Stratejik yatırımlar diye değerlendirdiğimiz önemli bir başlıkta çalışmalarımızı yapıyoruz. Oldukça iddialı bir teşvik sistemi olacak. Çok fazla bir acelemiz yok. Yılsonuna kadar da bitirebiliriz, ama 2012 Ocak ayı itibariyle zannediyorum ki yeni teşvik sistemimizi kamuoyumuza duyurmuş oluruz. Sürprizleri bekleyin. Hep konuşulan, yapılamayan bir çok şeyi bünyesinde barındıracak önemli bir yapılanma.”

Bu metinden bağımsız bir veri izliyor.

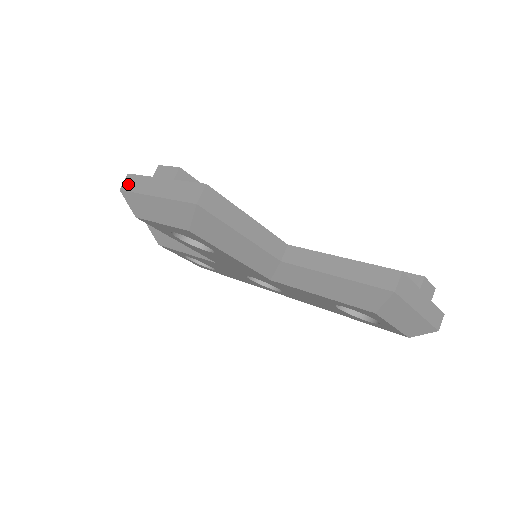
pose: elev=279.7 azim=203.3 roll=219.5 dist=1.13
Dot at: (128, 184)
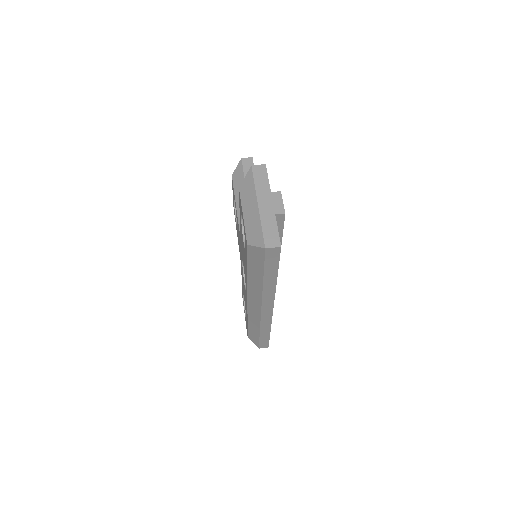
Dot at: occluded
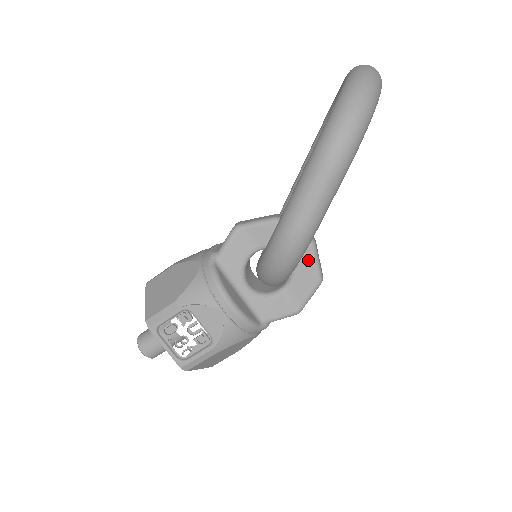
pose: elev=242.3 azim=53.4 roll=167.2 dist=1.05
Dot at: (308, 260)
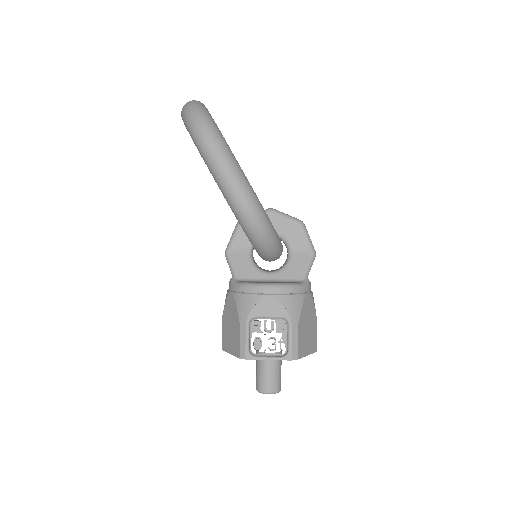
Dot at: (281, 220)
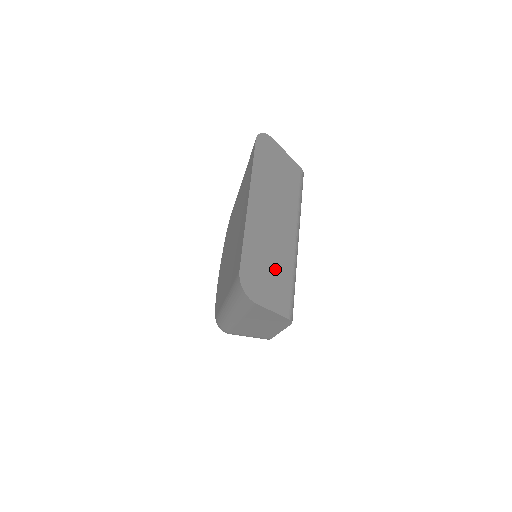
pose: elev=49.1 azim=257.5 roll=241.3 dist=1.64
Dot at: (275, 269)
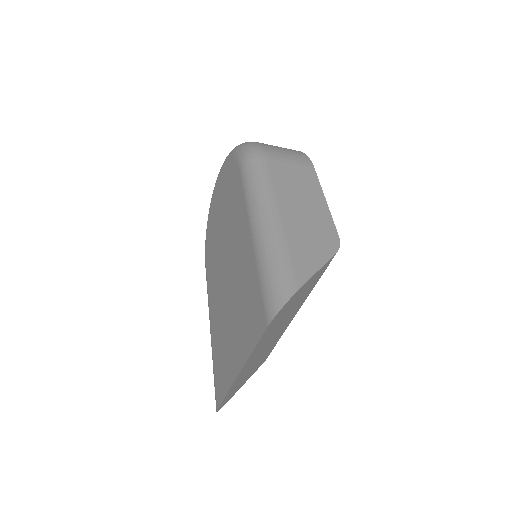
Dot at: (259, 361)
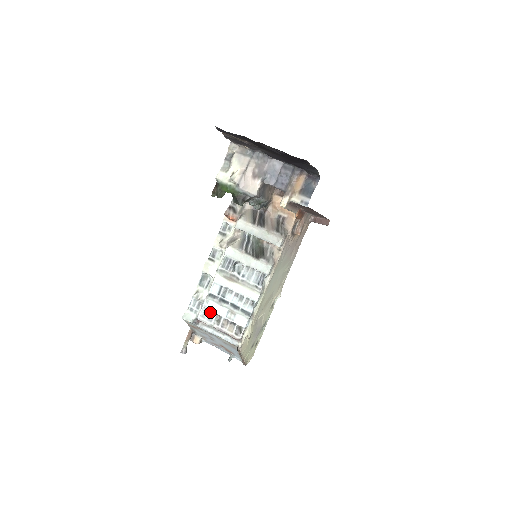
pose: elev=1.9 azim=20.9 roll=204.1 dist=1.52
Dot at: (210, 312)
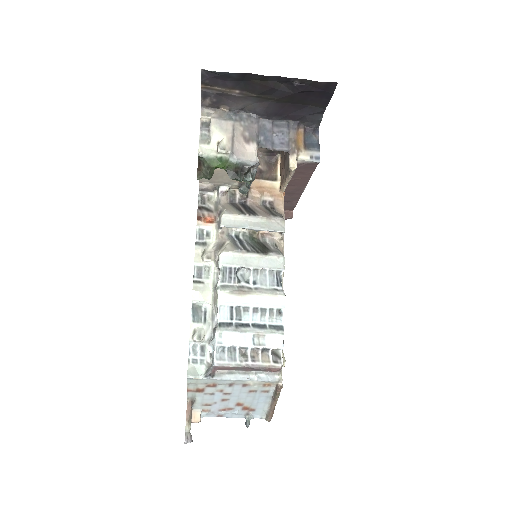
Dot at: (228, 348)
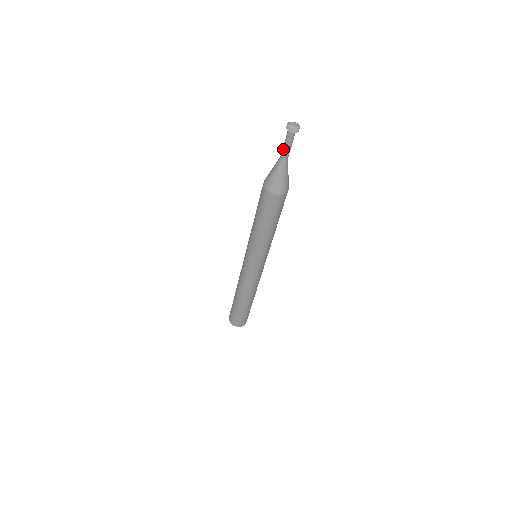
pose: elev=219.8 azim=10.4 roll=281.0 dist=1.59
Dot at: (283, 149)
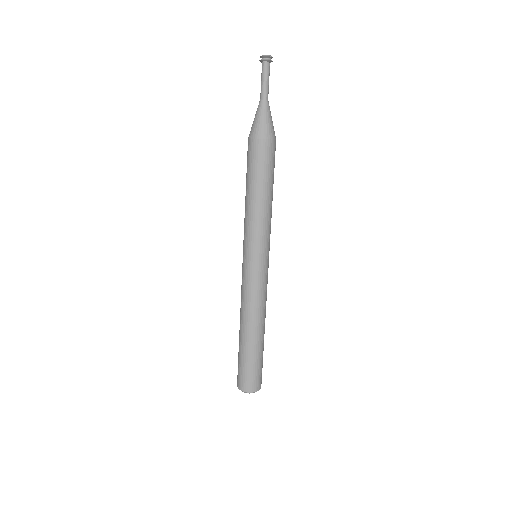
Dot at: (262, 86)
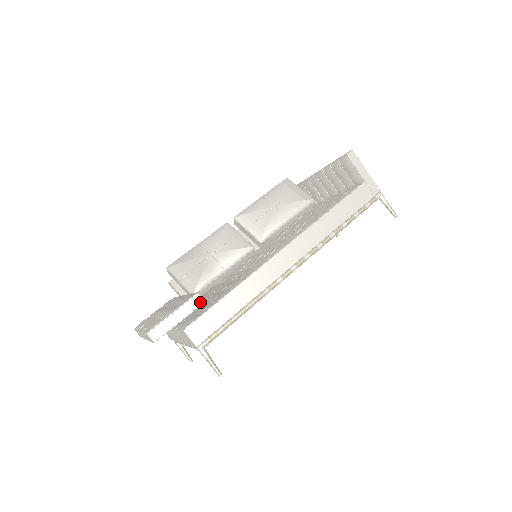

-“Türkiye'nin aslında Saab'a ilgisi yok”-

Türkiye'nin otomobil firması Saab'ı satın alacağı yönündeki haberlere de değinen Çağlayan, “Türkiye'nin aslında Saab'a ilgisi yok. Saab'ın Türkiye'ye karşı ciddi bir ilgisi var. Çok fazla aldırış etmedik. Bütün mesele, Başbakanımızın koyduğu hedef; biz artık kendi marka otomobilimizi yaparak, ithalatın son bulacağı, otomobilin bütün parçalarının Türkiye'de yapılacağı bir model içindeyiz” değerlendirmesini yaptı.

Türkiye'nin Suriye ile ilişkilerine de değinen Çağlayan, bu konuda şu anda Türkiye'nin, devlet olarak koymuş olduğu bir tavrın bulunduğunu hatırlattı.
Şu anda transit ve ikili geçişlerle ilgili önemli sorunların yaşanmadığını belirten Çağlayan, Türkiye'nin bir çok alternatife sahip olduğunu ifade etti. Ocak ayında Mersin-İskenderiye arasında Ro-Ro seferlerinin başlayacağını aktaran Çağlayan, gerek Suudi Arabistan'a gerek Ürdün'e tüm sevkıyatların buradan yapılacağını söyledi.

-Fransa Büyükelçiliği'nin önüne “Cezayir Anıtı” dikilmesi-

Bakan Çağlayan, Ankara Büyükşehir Belediye Başkanı Melih Gökçek'in Fransa parlamentosunda görüşülen yasa teklifinin kabul edilmesi halinde, Fransa Büyükelçiliği önüne “Cezayir Anıtı” dikeceğine ilişkin görüşlerinin sorulması üzerine de “Sayın başkanın bu konudaki kararı son derece isabetlidir. Hemde böyle her taraftan görülecek şekilde bir şey yapılmasını ben de destekliyorum” dedi.
Haberle ilgili daha fazlası:

BAKMADAN GEÇME!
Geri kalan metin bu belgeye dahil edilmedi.